I think we’ll get a better view of what Rose can do in 2016, when he will likely be at South Bend to start his first full year in professional baseball. Given his strong arm, I could also see him in a corner outfield spot. The key, however, is his versatility to play multiple power positions.
Odds and Sods
Most of the other first baseman in the Cubs’ system were converted from another position. At South Bend this year, former OF Yasiel Balaguert played some first, as did catchers Gioskar Amaya and Cael Brockmeyer. Catcher Tyler Alamo did the same at Eugene, along with third baseman Blake Headley.

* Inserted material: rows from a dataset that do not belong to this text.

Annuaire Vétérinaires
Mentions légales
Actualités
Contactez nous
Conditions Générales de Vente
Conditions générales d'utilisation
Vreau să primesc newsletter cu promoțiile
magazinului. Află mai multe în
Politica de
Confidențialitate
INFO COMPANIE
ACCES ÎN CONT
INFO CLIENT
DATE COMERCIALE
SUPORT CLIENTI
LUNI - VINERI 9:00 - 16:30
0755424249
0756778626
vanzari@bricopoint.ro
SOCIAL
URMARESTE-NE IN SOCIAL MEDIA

Myrtle Beach catcher Victor Caratini also saw a lot of time at first when he wasn’t catching this year. None are seen as permanent players at the position, but the Cubs just don’t have a lot of guys who predominantly play 1B.
I think a big surprise in terms of first baseman could come in converted pitcher Chris Pieters, who spent most of the 2015 season hitting .311 for the Cubs’ Dominican summer team. Pieters did arrive stateside to get in nine games in the Arizona Rookie League and combined to hit .302 with three home runs and 39 RBI in 62 games in his first year as a hitter.
He might start 2016 in Arizona, but, at 21 years old, is likely to head to Eugene at the first sign of success. Swinging and throwing left, Pieters has a natural advantage that none of the other players in the Cubs system do at first base. Still, it is early in his transformation. He also saw some time in the outfield this year as well and is a versatile player, much like Rose.
While the Cubs do have a few nice prospects at first, it is probably their weakest position in the minors and the one with the least depth. I think Vogelbach and Rogers have limited futures with the Cubs, while Rose and Pieters may have more opportunities because of their versatility, not to mention their age.
With Rizzo holding down the fort in the big leagues, and the versatility of several Cubs to also play/fill in there (Bryant, Coghlan, and Baez), the need for another first baseman is not immediate. The Cubs can afford to take their time in developing players, which is always a good thing. Any first baseman the Cubs develop between now and then will be a bonus or a player they can use to fill out the organization at other positions.